Procalcitonin levels as an early marker in patients with multiple trauma under intensive care.

作者信息

Balci C, Sivaci R, Akbulut G, Karabekir H S

机构信息

Department of Anaesthesiology, Afyon Kocatepe University School of Medicine, Afyonkarahisar, Turkey.

出版信息

J Int Med Res. 2009 Nov-Dec;37(6):1709-17. doi: 10.1177/147323000903700606.

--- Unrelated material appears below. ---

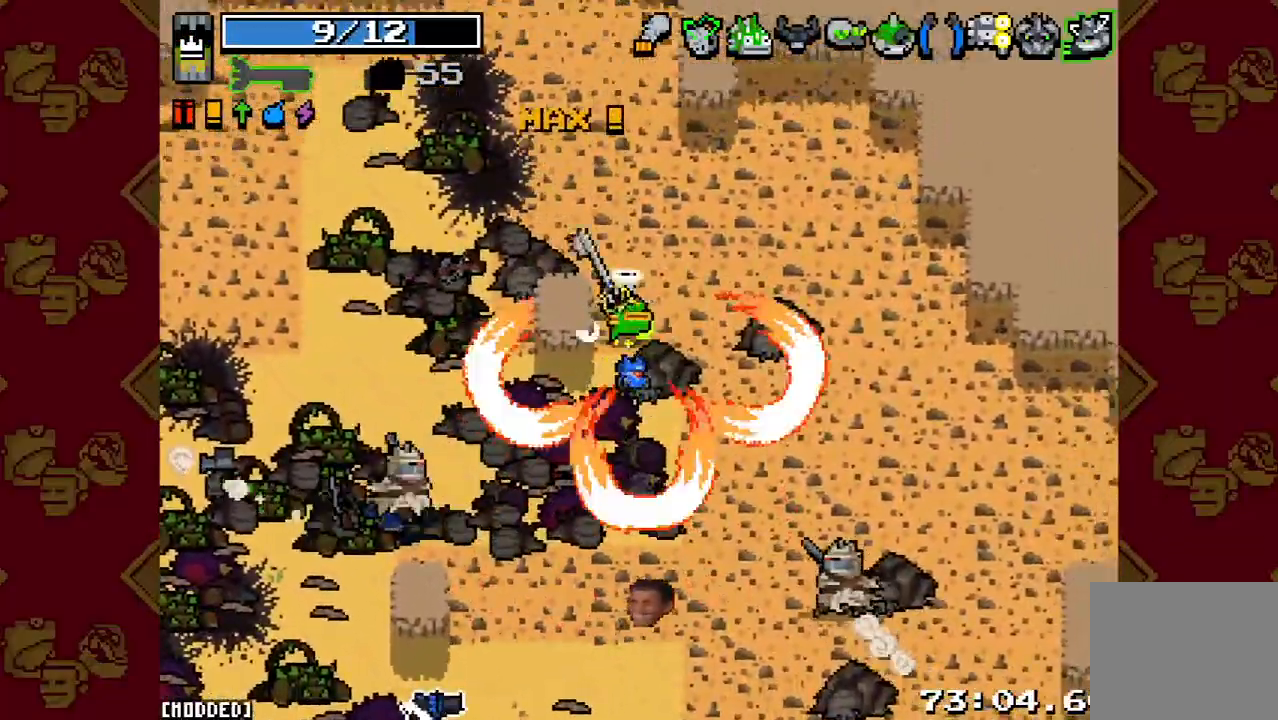
{"buttons": ["R2"], "left_stick": "center", "right_stick": "down", "button_events": [[133, "R2", "up"], [467, "R2", "down"]]}
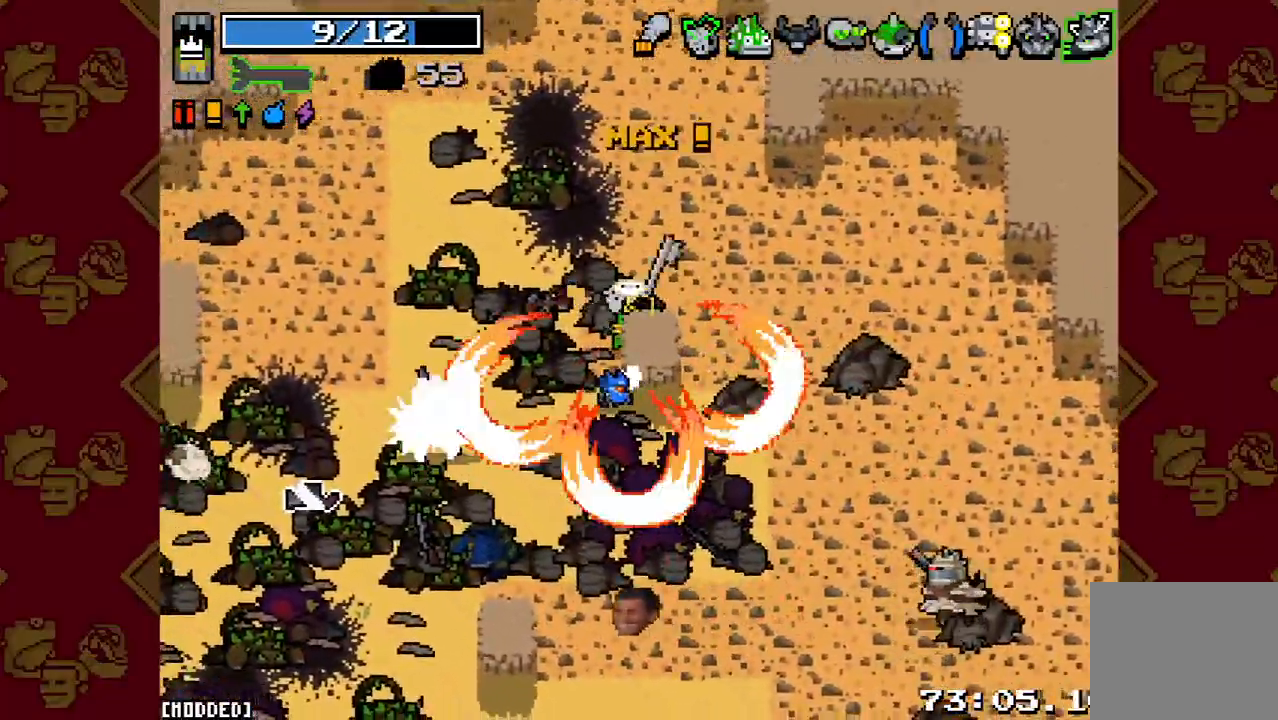
{"buttons": [], "left_stick": "up-left", "right_stick": "down", "button_events": [[133, "R2", "up"]]}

DOI:10.1177/147323000903700606
PMID:20146868
Abstract

This prospective study investigated the levels of procalcitonin (PCT) and C-reactive protein (CRP) in patients with various types and severity of multiple trauma, and their relationship to trauma-related complications. Adult multiple-trauma patients (n = 113) admitted to the intensive care unit (ICU) in the first 24 h after trauma were included. The Injury Severity Scores (ISS), and PCT and CRP levels were measured in the first 24 h (day 1), on day 7 and on the final day of their ICU stay. Survival at 30 days was recorded. Mean PCT and CRP levels were both significantly higher on day 7 compared with day 1 and the final assessment day in patients with an ISS > 20. Levels of PCT were significantly higher in cases with sepsis, severe sepsis or septic shock compared with cases who developed systemic inflammatory response syndrome (SIRS), however levels of CRP were significantly higher only in cases with severe sepsis or septic shock, but not in cases with sepsis alone. These data support the view that PCT levels may be a better indicator than CRP levels in the early diagnosis of septic complications in patients with multiple trauma.

摘要

这项前瞻性研究调查了不同类型和严重程度的多发伤患者的降钙素原(PCT)和C反应蛋白(CRP)水平,以及它们与创伤相关并发症的关系。纳入了创伤后24小时内入住重症监护病房(ICU)的成年多发伤患者(n = 113)。在入住ICU的第1天(创伤后24小时内)、第7天和最后一天测量损伤严重程度评分(ISS)、PCT和CRP水平。记录30天的生存率。ISS>20的患者中,第7天的平均PCT和CRP水平均显著高于第1天和最终评估日。与发生全身炎症反应综合征(SIRS)的患者相比,脓毒症、严重脓毒症或脓毒性休克患者的PCT水平显著更高,然而,仅严重脓毒症或脓毒性休克患者的CRP水平显著更高,单纯脓毒症患者则不然。这些数据支持这样一种观点,即在多发伤患者脓毒症并发症的早期诊断中,PCT水平可能是比CRP水平更好的指标。